[Exercise material — start]

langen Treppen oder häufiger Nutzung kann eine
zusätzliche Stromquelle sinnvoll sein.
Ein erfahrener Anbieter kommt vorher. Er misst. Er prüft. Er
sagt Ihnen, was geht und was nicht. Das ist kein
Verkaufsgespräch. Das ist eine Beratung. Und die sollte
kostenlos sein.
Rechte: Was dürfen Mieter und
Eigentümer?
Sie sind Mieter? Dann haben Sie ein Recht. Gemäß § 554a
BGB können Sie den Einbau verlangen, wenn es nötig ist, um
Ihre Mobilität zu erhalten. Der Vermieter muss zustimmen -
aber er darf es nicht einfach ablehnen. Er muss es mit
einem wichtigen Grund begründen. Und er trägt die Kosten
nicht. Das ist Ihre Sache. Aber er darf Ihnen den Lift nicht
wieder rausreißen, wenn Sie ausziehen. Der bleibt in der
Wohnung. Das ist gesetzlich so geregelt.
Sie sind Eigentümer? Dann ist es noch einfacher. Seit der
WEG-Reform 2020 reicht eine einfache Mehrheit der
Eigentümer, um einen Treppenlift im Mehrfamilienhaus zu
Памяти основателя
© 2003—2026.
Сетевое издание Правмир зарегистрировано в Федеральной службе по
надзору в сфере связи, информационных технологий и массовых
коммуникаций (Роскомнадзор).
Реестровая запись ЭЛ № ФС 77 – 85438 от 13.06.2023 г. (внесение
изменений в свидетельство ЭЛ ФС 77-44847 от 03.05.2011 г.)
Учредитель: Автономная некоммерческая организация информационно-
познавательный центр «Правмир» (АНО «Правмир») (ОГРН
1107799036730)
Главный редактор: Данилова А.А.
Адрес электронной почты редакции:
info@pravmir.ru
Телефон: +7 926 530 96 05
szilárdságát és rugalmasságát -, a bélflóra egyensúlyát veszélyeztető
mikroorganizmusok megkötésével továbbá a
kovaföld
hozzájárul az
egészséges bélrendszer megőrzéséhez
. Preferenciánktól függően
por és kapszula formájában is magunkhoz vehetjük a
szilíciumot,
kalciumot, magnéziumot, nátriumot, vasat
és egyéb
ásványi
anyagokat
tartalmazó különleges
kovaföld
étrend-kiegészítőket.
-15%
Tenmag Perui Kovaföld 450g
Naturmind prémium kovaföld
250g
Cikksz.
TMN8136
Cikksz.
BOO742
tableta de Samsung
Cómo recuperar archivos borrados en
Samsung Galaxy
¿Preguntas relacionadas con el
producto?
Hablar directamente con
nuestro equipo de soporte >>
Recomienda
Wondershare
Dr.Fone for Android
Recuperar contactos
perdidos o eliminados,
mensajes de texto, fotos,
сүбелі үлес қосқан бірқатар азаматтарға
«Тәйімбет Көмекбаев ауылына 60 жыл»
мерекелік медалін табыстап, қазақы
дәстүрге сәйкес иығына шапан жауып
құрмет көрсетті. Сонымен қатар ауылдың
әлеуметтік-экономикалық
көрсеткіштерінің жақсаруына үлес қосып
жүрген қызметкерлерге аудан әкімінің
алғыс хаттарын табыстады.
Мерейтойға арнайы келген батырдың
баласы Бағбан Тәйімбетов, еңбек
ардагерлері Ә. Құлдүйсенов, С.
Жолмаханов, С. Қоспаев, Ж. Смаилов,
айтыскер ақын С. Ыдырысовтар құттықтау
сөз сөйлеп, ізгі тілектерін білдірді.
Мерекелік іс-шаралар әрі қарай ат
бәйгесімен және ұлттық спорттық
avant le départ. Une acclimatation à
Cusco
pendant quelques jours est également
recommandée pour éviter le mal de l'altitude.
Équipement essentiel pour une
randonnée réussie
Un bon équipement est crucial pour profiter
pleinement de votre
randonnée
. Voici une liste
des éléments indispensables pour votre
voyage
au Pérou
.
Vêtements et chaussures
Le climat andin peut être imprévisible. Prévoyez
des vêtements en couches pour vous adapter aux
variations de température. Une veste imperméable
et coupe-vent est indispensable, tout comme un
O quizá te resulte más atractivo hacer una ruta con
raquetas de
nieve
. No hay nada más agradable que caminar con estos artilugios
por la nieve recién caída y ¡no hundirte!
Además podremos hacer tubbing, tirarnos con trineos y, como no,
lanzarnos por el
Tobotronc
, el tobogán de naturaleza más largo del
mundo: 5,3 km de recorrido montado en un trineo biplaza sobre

[Exercise material — finish]

Report the lines above that contain "hacer".

Answer section:
O quizá te resulte más atractivo hacer una ruta con
Además podremos hacer tubbing, tirarnos con trineos y, como no,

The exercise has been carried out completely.